No Fear, Powell is Here: Central banks are growing more confident in maintaining a relatively accommodative policy stance this year, buoyed by Federal Reserve Chair Jerome Powell’s dovish signals on interest rates.

  • A day after Powell’s dovish comments on Wednesday, ECB Governing Council member Yannis Stournas offered a glimpse into the bank’s evolving plan. In a recent interview with the Greek media site Liberal, he indicated the ECB might institute three rate cuts this year, revising down prior expectations of four. This revision suggests European policymakers, despite concerns about future inflation, appear confident in their ability to navigate an easing cycle. Additionally, the Bank of Japan’s efforts to prop up the yen on Thursday signal its reluctance to use monetary policy to combat currency weakness.
  • Recently, strong economic data in the US has caused the Fed to dampen market enthusiasm for rate cuts. Expectations peaked at six cuts in January and have dwindled to just two as of this Thursday. This shift in sentiment has strengthened the US dollar against its peers, raising concerns about whether other central banks with more accommodative policies can hold their ground. As a result, expectations for ECB rate cuts have fallen from seven to three, while the BOJ is now anticipated to hike rates three times, up from previous estimates of two.

  • Despite holding off on interest rate hikes in 2024 so far, central banks could find themselves constrained in their ability to cut rates aggressively. Premature rate cuts in the US could undermine the Fed’s fight against inflation, a risk that makes policymakers hesitant to commit. This hesitancy extends to economies like Japan and the eurozone, which rely heavily on dollar-denominated energy imports. Easing monetary policy in these regions could exacerbate inflation due to weakening exchange rates.

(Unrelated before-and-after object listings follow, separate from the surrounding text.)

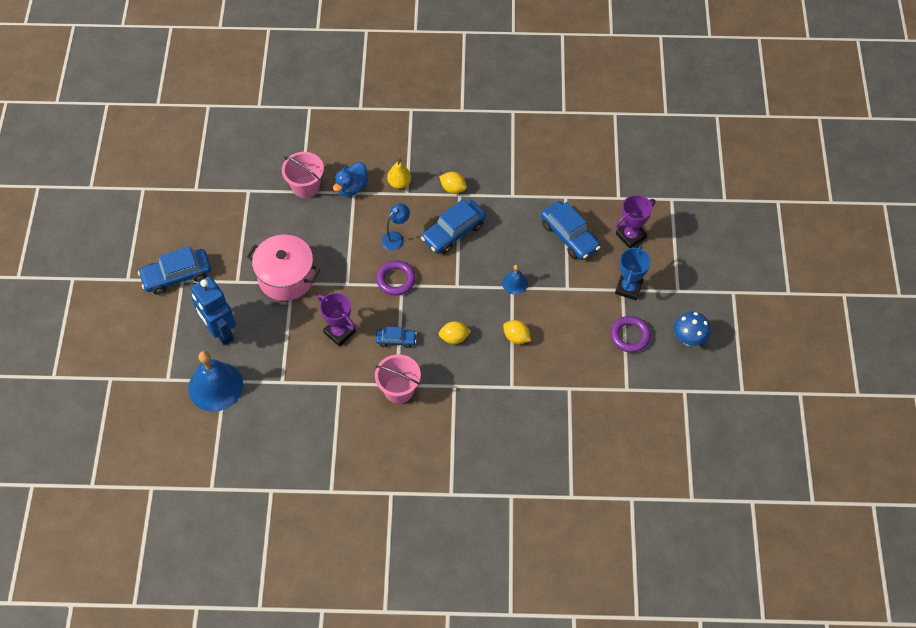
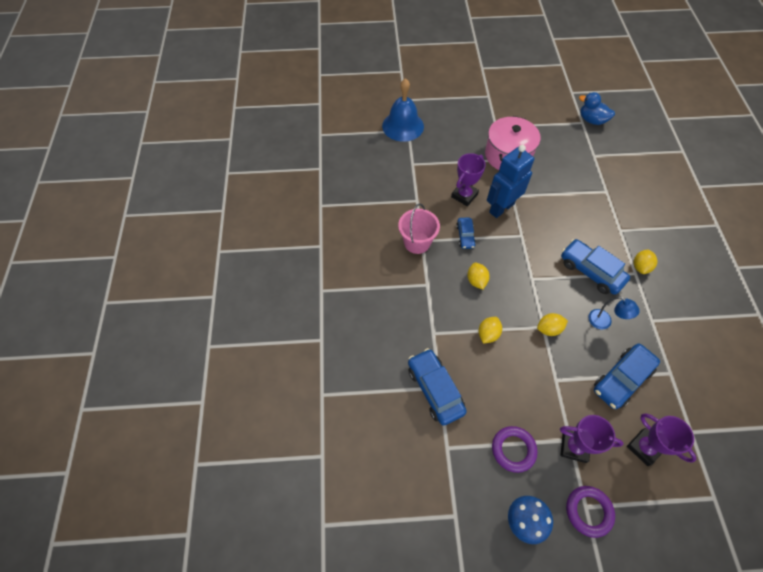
camera: 85 degrees right, 0 degrees up
blue car [138,246,211,295] -> blue car moved to [408,348,467,425]
blue robot [191,276,236,345] -> blue robot moved to [487,145,534,218]
pink bucket [282,152,324,198] -> none
blue duck [333,162,368,196] -> blue duck moved to [579,92,615,125]
purple ring [376,260,416,296] -> purple ring moved to [566,486,615,538]
blue lamp [381,203,410,250] -> blue lamp moved to [588,296,640,329]
yellow pear [387,159,411,189] -> none
blue bell [502,265,528,295] -> yellow lemon [537,313,568,336]
blue trophy [615,245,651,300] -> purple trophy [560,415,624,463]

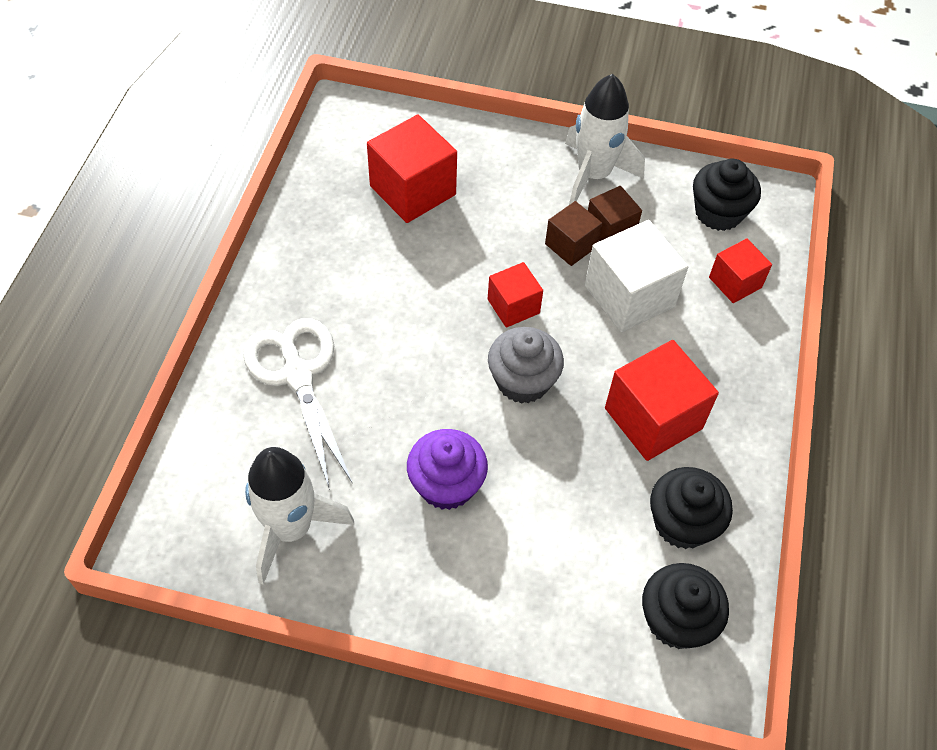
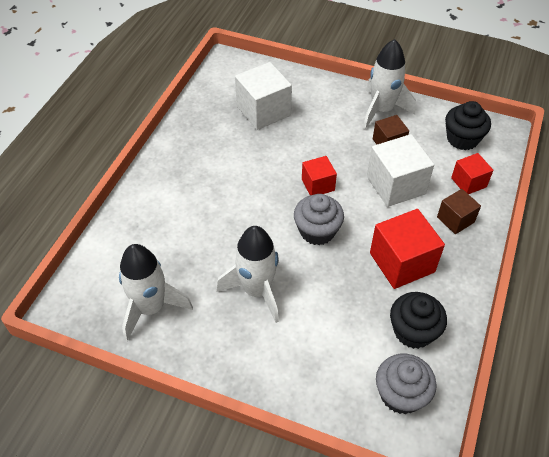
camera: 10 degrees right, 5 degrees down
white scissors [243,318,353,490] -> none
red cube [367,114,457,223] -> white cube [235,62,292,130]
purple cupcake [407,429,488,510] -> white rocket [217,226,279,323]
brown cube [545,201,602,266] -> brown cube moved to [437,189,481,234]
black cupcake [642,563,729,649] -> grey cupcake [376,354,437,414]

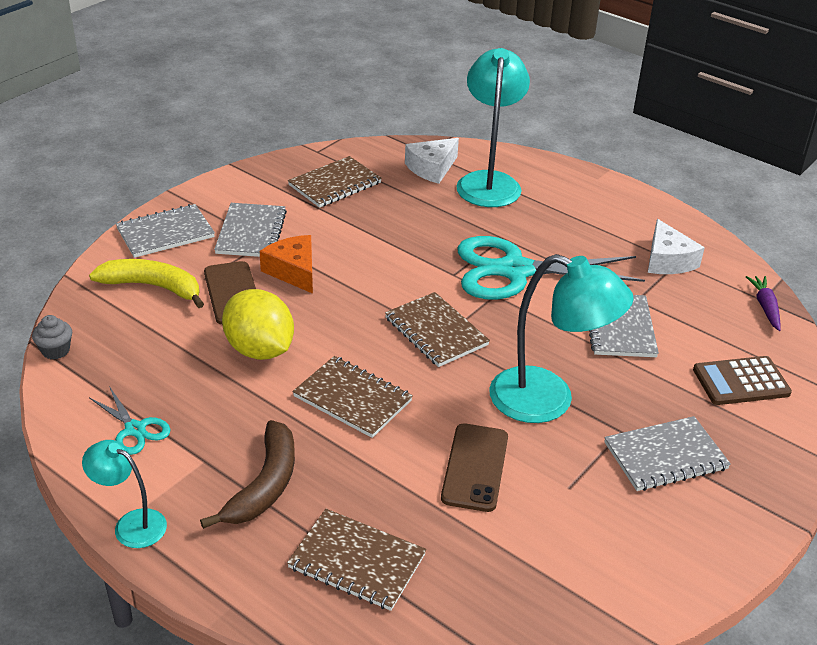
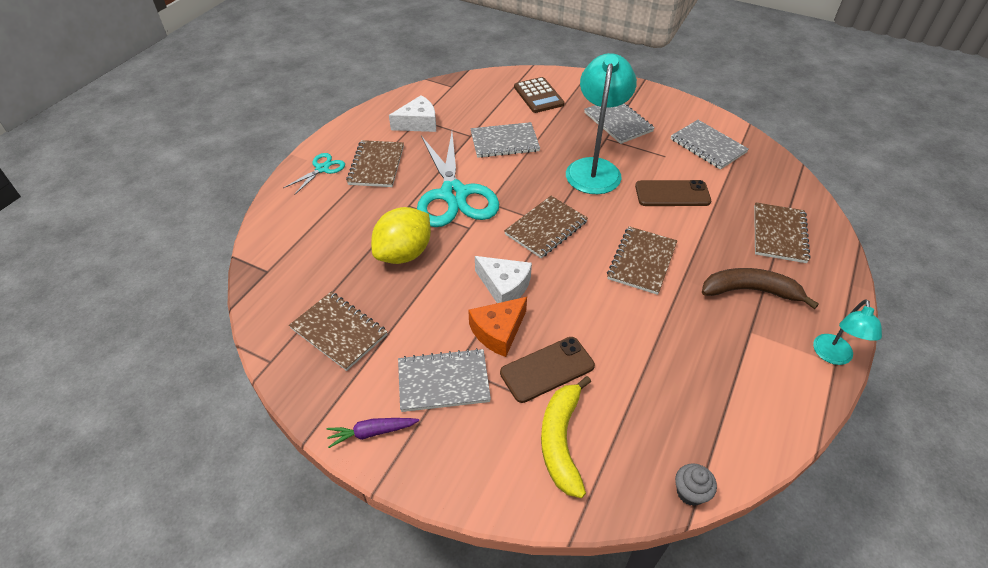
camera: 100 degrees left, 10 degrees up
turquoise scissors [89,386,171,455] -> turquoise scissors moved to [283,153,345,195]
grey notebook [116,204,215,258] -> grey notebook moved to [671,120,749,170]
yellow lemon [222,289,294,360] -> yellow lemon moved to [371,207,431,264]
white cheese [405,138,459,184] -> white cheese moved to [475,256,532,303]
turquoise lamp [456,48,530,207] -> none
purple carrot [746,276,781,331] -> purple carrot moved to [327,418,419,448]
none -> brown notebook [346,140,404,187]

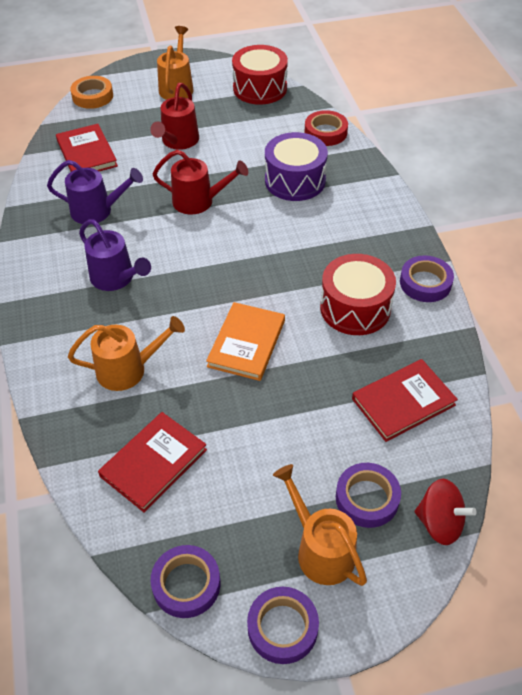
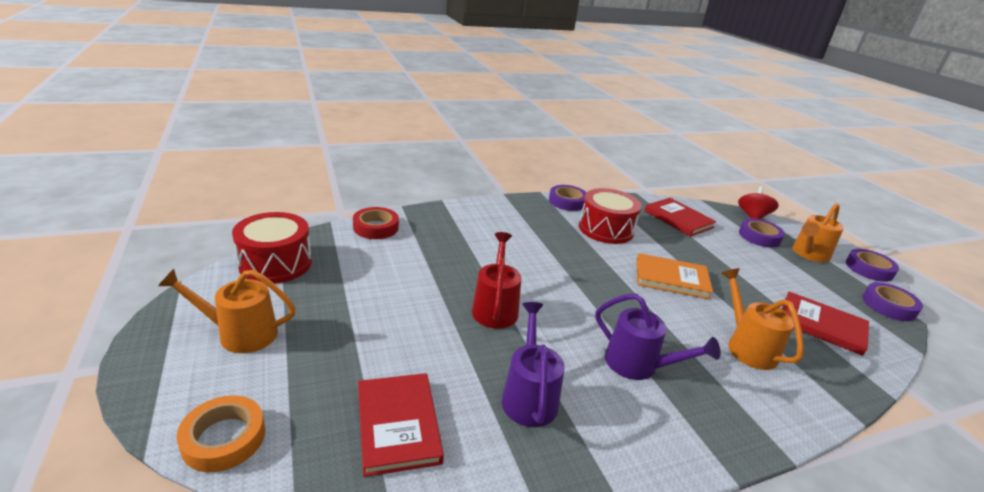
camera: 100 degrees left, 20 degrees down
red book [56,124,118,172] -> red book turned 75 degrees counterclockwise [358,373,444,477]
purple watering can [79,220,151,291] -> purple watering can turned 90 degrees clockwise [595,294,720,380]
red watering can [150,83,199,150] -> none
purple drum [265,132,328,201] -> none

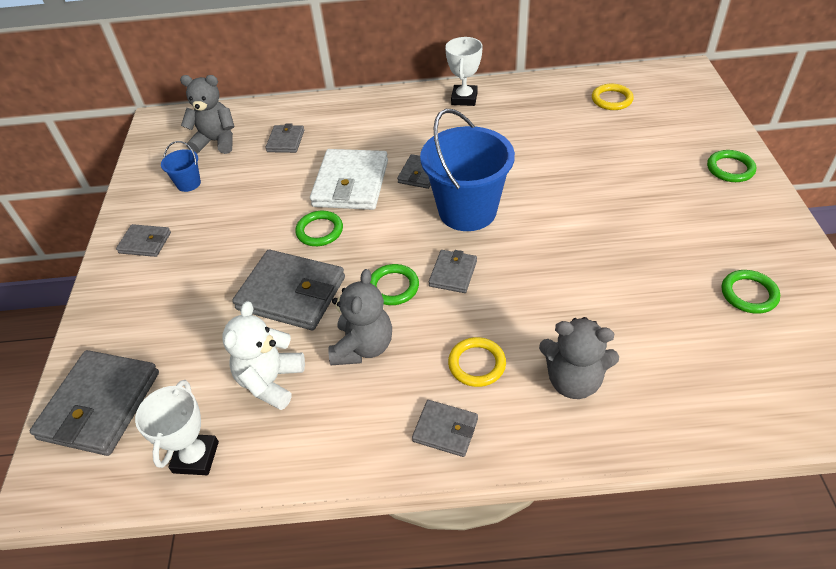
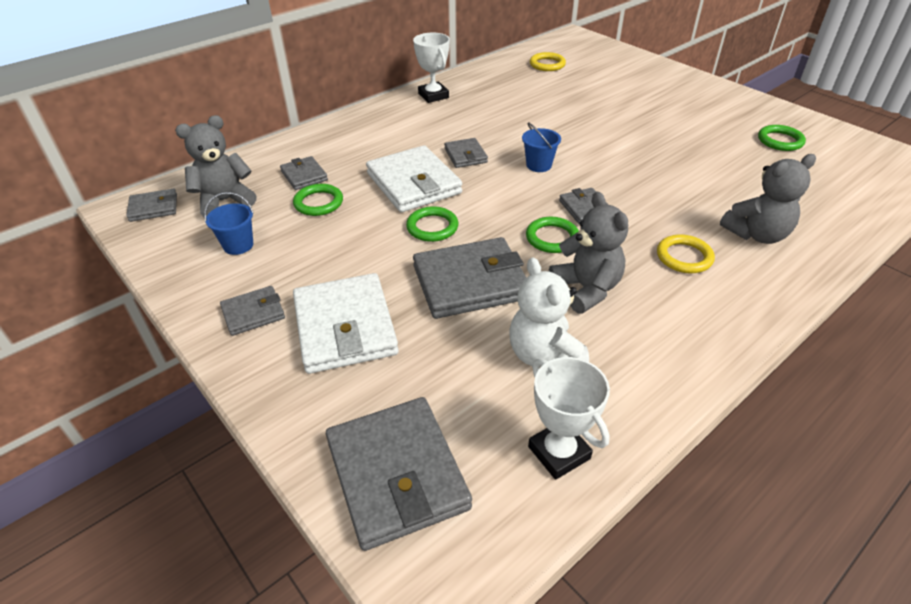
camera: 40 degrees left, 5 degrees down
grey wallet [412,400,478,457] -> grey wallet moved to [126,189,177,222]
blue bucket [420,109,515,231] -> blue bucket [522,122,561,172], size x0.44
green ring [707,150,756,182] -> green ring moved to [293,184,343,216]
none -> white wallet [293,273,399,374]

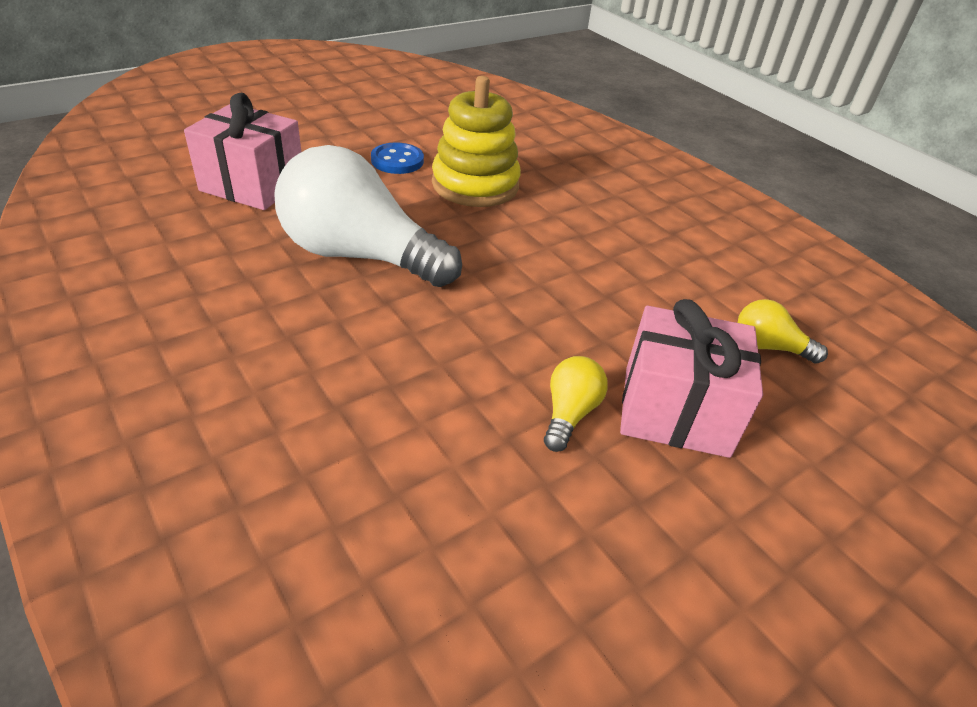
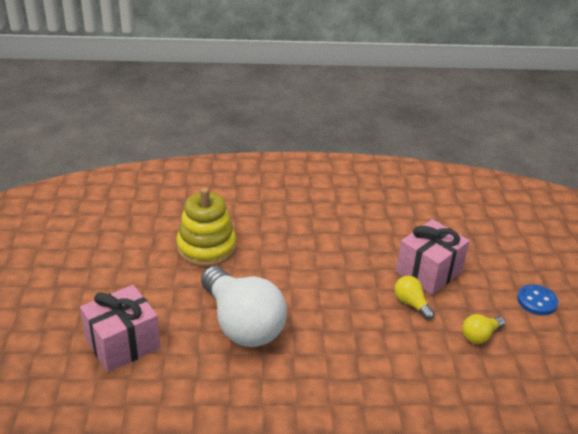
camera: 55 degrees left, 5 degrees down
white light bulb [275,145,462,287] -> white light bulb turned 90 degrees counterclockwise [201,266,287,347]
blue button [371,142,424,174] -> blue button moved to [517,284,558,315]
yellow light bulb [738,299,828,364] -> yellow light bulb moved to [462,314,505,344]

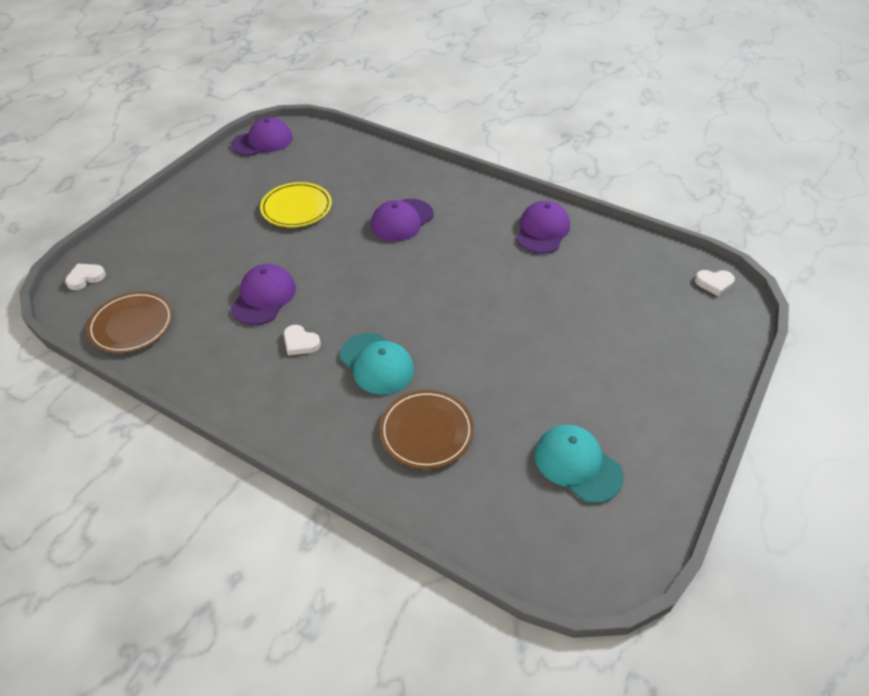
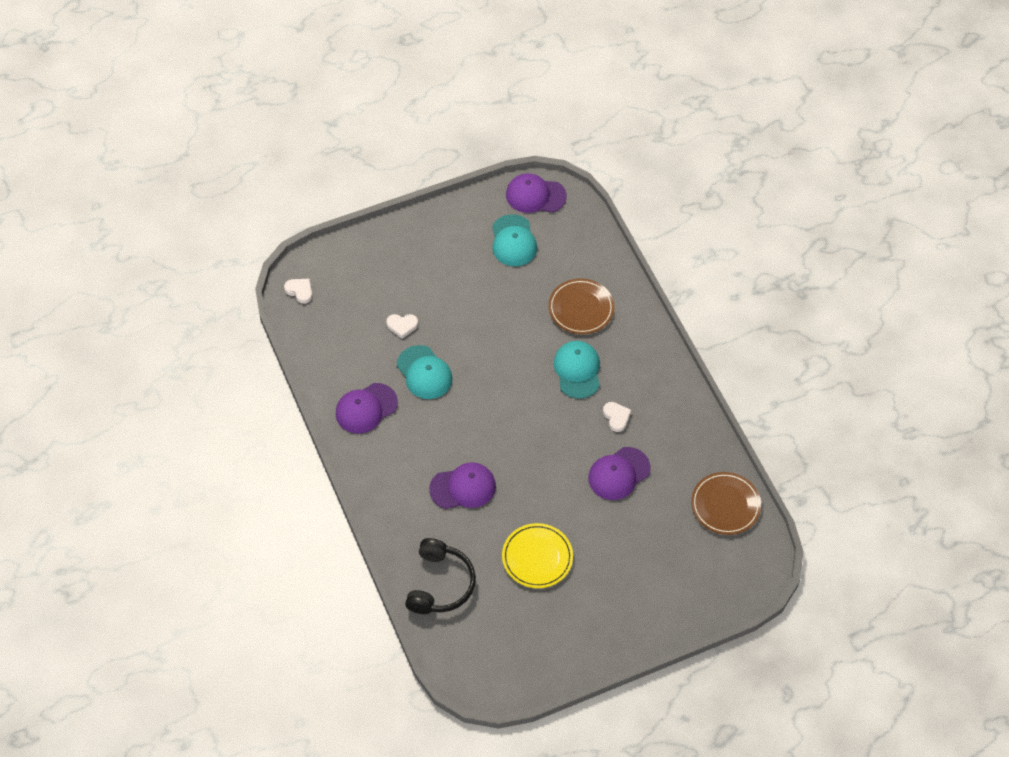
camera: 145 degrees left, 10 degrees up
white heart [65,264,106,290] -> white heart moved to [386,314,418,339]
purple cap [231,117,293,156] -> purple cap moved to [506,173,567,213]
none -> turquoise cap [397,345,453,399]
none -> black headphones [405,538,476,614]

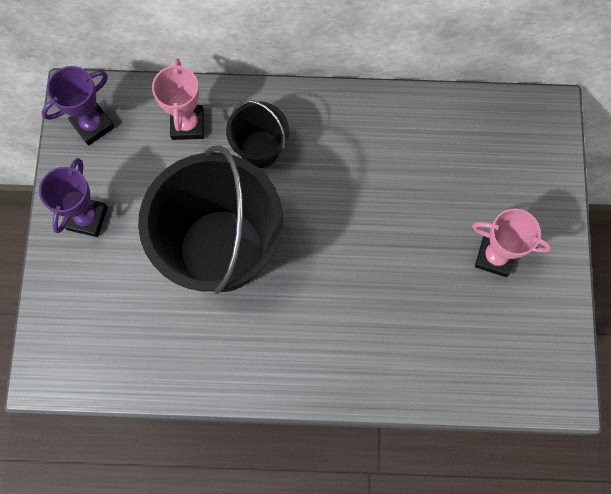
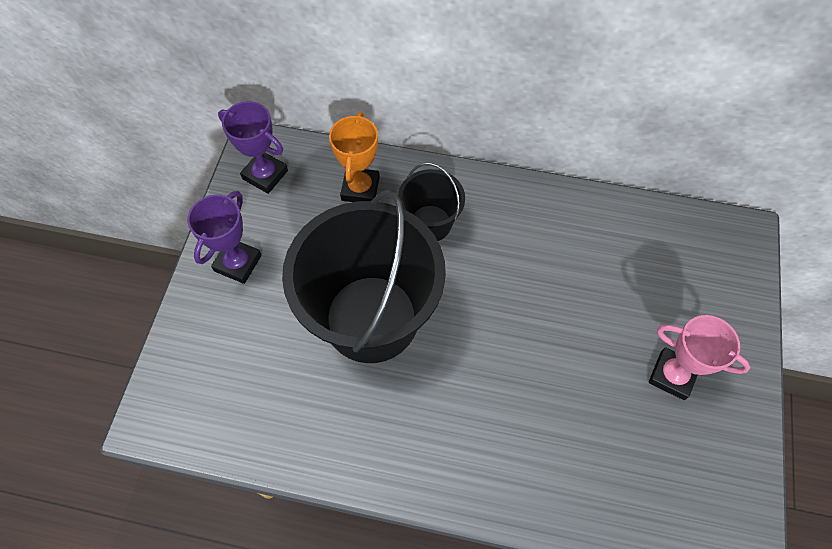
camera: 10 degrees right, 10 degrees down
purple trophy [41,66,115,146] -> purple trophy turned 60 degrees clockwise [218,101,288,194]
pink trophy [152,58,204,140] -> orange trophy [329,112,380,202]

Therefore, investors should brace for the possibility of tighter global financial conditions driven, in part, by US monetary policy.

Tories in Trouble: The UK’s Conservative Party suffered significant losses in local elections, signaling potential challenges ahead for them in upcoming general elections.

  • Early reports indicate the Conservative Party has lost over 120 seats as of the time of this writing. This setback is worse than anticipated and fuels speculation the party is losing ground to the rival Labour Party. The poor performance reflects public desire for change as evidenced by national polls that showed the Conservative Party trailing Labour over the last 18 months. UK Prime Minister Rishi Sunak faces mounting pressure to schedule general elections, although he’s not legally required to do so until January 2025.
  • Since taking office, Sunak has struggled to fulfill his economic promises, which include halving inflation, growing the economy, reducing debt, cutting hospital waitlists, and moderating immigration. While inflation shows signs of approaching the target rate of 2%, price pressures remain high compared to other countries. This is compounded by a 1.2% GDP contraction in the first quarter of this year. Additionally, public debt as a share of GDP has grown since he took office, and long wait times for medical care continue to be a significant concern. However, he did address immigration problems with the passage of legislation allowing asylum-seeker transfers to Rwanda.

  • One concern is the potential for the UK to resemble the recent political instability of Italy. If local indicators accurately reflect public opinion, the UK is on track to have its sixth prime minister in eight years since Brexit. This would be a significant change as the country only saw the same number in the previous 40 years. The lack of consistency in leadership is a concern for investors as it makes it hard to push the country in a single direction. As a result, we believe the country may be relatively risky as a long-term investment.

In Other News: Germany’s rebuke of Russia for cyberattacks targeting a political party provides evidence of a worsening relationship between Europe and Russia. In a twist of irony, Boris Johnson faced difficulty voting in local elections after reportedly failing to provide the proper identification mandated by legislation that he championed and helped pass.